Updating the Canadian snow course database

Updating the database has contributed to improving and validating climate tools and products.

Project details
Scientific program
2014-2019 programming
Theme(s) and priority(s)
Climate Scenarios and services
Start and duration
October 2016 • September 2017
Project Status
Principal(s) investigator(s)
Ross Brown


In 2000, the Ministry of the Environment and Climate Change Canada (ECCC) developed a national snow course database (DB) for Canada based on data from provincial and federal observing programs.

This included a digitization of the annual “Snow Cover Data” summaries published in hard copy form from 1955 to 1985. The DB has often been used for validating the outputs from hydroclimatic models used, among other things, to carry out climate change impact studies. However, the DB was last updated in 2004 and does not include historical Hydro-Québec and MELCC data.



  • Update the snow course database (snow depth, snow water equivalent (SWE) and density) covering Canada to 2016;

  • Collect and include the main datasets that were omitted in previous updates. Standardize data file formats;

  • Check plausibility and quality of data. Document the new database;

  • Make the new database available to partners of Ouranos for their research and application needs.


  • Obtain data and metadata of snow course observations by Canadian agencies;

  • Process data/metadata files in standard format (CSV);

  • Perform a quality control on the data; Group and sort the data;

  • Convert the data to standard NetCDF format;

  • Document the data and updating procedures; Write a scientific article describing the update and an analysis of the database.


The update expanded the spatial distribution of SWE observations in the Yukon, the Northwest Territories and southern Québec (Fig. 1).

_Tasks for this exercise_.
1) From the snow course project description, return the passage that begins at the words "Climate Scenarios and" and stops after "federal observing programs.".
2) In the snow course project description, what year was the database last updated?
3) Carry the snow course project description forward from its last sentence.
The lines placed after the snow course project description play no role in any of this.

_Supplied information_.
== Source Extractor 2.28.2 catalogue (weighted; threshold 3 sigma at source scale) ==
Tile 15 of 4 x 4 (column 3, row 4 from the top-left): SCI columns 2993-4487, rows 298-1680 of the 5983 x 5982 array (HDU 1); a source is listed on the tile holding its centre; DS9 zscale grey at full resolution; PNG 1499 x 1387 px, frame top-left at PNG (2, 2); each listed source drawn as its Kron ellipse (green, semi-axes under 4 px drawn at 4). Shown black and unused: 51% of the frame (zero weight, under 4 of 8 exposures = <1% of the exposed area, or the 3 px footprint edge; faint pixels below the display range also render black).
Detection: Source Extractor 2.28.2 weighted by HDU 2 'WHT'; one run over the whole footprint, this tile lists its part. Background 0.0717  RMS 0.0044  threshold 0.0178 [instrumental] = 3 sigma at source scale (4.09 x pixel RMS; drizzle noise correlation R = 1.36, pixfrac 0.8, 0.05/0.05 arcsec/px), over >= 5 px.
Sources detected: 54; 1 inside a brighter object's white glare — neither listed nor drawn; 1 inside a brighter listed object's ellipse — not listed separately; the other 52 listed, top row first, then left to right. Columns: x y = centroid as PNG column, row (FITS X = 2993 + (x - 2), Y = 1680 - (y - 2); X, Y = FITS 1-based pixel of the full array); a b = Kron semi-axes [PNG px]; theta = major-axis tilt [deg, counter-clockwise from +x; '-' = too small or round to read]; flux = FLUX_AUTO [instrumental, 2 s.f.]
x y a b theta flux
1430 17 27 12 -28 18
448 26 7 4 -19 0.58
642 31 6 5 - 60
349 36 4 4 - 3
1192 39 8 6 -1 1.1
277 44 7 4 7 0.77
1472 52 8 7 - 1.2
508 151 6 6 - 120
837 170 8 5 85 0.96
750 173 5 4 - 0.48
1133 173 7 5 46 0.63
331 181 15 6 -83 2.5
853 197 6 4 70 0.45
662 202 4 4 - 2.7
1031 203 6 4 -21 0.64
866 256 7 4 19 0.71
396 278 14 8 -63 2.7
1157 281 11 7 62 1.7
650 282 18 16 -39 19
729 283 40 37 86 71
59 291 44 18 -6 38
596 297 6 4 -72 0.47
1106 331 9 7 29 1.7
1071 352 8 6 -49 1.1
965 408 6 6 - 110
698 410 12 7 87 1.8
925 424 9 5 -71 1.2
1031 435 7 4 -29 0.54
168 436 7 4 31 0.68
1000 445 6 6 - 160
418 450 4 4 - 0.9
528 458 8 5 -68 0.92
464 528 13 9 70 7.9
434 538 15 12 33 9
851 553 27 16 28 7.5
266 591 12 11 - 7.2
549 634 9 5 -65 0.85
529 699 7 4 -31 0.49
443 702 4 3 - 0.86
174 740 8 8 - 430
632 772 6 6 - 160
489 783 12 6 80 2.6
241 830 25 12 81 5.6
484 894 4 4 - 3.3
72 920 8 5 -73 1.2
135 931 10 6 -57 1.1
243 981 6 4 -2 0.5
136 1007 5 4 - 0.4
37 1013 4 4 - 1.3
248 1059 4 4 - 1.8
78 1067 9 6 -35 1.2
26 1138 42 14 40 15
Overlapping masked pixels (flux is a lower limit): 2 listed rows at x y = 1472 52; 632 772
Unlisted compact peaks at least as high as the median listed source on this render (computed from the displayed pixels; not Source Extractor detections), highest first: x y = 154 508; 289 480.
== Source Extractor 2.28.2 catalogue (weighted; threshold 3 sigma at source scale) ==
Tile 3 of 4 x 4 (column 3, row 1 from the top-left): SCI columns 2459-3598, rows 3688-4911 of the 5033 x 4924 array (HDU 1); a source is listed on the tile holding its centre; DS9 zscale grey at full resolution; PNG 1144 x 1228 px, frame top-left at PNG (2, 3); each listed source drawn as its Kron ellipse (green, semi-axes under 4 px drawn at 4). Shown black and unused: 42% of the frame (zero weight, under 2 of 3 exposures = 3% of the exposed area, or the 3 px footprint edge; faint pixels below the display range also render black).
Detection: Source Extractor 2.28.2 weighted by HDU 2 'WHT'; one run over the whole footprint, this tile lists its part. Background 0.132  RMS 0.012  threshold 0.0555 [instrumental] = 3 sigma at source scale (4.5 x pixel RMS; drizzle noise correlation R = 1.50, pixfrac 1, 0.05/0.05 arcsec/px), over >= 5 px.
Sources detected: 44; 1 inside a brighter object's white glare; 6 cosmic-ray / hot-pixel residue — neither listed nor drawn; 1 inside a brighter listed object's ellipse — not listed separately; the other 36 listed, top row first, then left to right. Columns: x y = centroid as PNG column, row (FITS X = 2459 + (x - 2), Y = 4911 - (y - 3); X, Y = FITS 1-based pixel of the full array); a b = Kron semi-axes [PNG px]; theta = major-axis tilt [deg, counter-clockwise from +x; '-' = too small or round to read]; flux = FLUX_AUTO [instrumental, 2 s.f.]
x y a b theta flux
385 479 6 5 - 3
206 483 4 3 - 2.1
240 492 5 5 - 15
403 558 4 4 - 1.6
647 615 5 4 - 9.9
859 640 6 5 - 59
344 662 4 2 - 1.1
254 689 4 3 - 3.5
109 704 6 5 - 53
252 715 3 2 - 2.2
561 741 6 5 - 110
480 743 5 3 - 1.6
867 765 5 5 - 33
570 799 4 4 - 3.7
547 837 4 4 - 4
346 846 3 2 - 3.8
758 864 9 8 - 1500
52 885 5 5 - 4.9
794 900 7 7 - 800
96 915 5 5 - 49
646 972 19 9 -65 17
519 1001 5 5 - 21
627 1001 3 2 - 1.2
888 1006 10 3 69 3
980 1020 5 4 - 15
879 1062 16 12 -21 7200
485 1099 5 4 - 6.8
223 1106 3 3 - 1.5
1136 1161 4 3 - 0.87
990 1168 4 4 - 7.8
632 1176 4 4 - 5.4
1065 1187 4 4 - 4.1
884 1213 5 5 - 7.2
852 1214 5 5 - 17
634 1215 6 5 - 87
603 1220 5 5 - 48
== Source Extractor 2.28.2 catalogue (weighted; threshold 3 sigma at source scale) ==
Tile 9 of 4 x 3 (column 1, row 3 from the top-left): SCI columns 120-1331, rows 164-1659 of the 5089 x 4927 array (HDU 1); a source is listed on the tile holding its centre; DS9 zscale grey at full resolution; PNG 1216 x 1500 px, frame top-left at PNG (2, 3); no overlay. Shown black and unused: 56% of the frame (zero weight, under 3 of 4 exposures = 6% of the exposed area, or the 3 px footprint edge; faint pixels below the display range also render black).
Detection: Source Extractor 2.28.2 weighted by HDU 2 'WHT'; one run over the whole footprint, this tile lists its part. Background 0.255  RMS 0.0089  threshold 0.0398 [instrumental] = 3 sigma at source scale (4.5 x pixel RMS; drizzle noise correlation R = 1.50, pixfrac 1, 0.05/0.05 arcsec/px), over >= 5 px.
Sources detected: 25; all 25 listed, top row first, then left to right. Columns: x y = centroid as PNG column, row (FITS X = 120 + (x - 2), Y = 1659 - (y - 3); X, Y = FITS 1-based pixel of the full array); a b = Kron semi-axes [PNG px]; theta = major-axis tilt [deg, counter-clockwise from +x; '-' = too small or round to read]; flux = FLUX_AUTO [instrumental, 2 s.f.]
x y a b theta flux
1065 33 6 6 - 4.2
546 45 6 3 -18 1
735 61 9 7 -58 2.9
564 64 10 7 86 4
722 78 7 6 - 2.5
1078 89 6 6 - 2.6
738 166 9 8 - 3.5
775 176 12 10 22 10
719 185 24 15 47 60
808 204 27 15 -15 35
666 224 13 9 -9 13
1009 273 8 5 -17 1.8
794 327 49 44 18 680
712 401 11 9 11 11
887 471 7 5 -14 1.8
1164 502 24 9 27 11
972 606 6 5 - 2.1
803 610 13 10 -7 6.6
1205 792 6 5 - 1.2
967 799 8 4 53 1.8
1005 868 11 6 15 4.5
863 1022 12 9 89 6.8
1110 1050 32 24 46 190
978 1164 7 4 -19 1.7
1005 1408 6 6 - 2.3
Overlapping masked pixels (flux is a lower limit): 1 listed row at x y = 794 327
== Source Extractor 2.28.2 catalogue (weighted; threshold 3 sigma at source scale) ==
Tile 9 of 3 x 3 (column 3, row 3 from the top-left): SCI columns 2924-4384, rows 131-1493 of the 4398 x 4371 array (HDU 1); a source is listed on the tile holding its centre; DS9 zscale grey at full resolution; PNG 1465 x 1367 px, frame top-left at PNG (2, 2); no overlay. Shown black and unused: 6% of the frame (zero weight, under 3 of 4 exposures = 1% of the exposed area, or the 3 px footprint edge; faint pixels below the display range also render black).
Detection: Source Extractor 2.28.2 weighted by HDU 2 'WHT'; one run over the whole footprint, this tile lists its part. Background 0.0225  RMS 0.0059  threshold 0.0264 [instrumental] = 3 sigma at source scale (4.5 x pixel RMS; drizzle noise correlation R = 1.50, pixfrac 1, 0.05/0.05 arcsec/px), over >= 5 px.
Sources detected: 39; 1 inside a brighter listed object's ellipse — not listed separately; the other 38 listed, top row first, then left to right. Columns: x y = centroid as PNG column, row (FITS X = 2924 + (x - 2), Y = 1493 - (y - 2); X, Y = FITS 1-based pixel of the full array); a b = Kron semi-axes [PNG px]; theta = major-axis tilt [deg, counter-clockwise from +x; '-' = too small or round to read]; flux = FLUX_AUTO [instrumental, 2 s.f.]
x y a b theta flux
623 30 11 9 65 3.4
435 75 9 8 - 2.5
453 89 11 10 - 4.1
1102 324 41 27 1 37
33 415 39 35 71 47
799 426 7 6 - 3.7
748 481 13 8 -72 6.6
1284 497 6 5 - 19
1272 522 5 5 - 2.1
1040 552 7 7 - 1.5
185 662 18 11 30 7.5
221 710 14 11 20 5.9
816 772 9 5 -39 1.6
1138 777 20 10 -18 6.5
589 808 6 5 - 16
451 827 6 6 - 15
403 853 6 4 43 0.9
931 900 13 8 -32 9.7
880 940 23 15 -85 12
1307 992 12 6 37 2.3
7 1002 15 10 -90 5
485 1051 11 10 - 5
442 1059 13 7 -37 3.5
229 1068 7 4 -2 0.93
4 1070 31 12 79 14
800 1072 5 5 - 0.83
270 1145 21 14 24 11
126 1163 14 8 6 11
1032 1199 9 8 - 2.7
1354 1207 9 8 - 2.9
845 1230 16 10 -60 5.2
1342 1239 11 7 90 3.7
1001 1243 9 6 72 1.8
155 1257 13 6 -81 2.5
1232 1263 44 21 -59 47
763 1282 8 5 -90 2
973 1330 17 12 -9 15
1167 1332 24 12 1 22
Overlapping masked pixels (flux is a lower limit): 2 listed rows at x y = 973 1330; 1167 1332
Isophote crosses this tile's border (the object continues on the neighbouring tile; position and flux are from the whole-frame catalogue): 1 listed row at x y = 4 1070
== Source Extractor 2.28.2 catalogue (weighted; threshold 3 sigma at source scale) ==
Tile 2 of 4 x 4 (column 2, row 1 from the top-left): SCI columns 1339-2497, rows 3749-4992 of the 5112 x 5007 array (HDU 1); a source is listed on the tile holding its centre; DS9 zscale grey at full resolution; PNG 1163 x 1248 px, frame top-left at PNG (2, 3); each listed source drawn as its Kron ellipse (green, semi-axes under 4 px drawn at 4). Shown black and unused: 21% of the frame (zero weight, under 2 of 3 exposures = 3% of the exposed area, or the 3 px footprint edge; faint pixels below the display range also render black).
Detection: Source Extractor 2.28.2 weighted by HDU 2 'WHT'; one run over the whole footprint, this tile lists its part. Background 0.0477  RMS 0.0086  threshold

_Answers below_.
1)
Climate Scenarios and services
Start and duration
October 2016 • September 2017
Project Status
Principal(s) investigator(s)
Ross Brown


In 2000, the Ministry of the Environment and Climate Change Canada (ECCC) developed a national snow course database (DB) for Canada based on data from provincial and federal observing programs.

2) 2004

3)
Evaluation of SWE observation quality showed that less than 3% of manual observations failed the tests. In contrast, daily SWE observations by the British Columbia Ministry of Environment using snow pillows showed a higher error rate. There are several reasons for these numerous measurement errors, including the “blocking effect”, where the increase in the weight of the snow on the snow pillow is reduced or even blocked by a more resistant layer of snow.

Figure 1

Figure 1. Spatial distribution of data before and after the update.

The trend analysis of the data is complicated by the high temporal and spatial variability of the observations. The preliminary results for southwestern Québec, for which consistent observations have been available since 1965, show a significant decrease in SWE for the January-February period, but little change for the maximum accumulation period in March-April (Fig. 2).

Figure 2

Figure 2. Mean SWE over southwestern Québec (45.5-46.0°N, 74.0-75.0°O) for 1965-1989 and 1990-2015

The interpolation of the data on a 10 km grid by Brown et al. (2019) made it possible to analyze trends in water equivalent, snow depth and density over the 50-year period from 1967 to 2016. The results revealed large spatial variability in trend sign and strength, with a relatively small percentage of points showing statistically significant trends. Any significant SWE and snow depth trends tended to be negative. This is consistent with existing studies on snow cover changes in Canada.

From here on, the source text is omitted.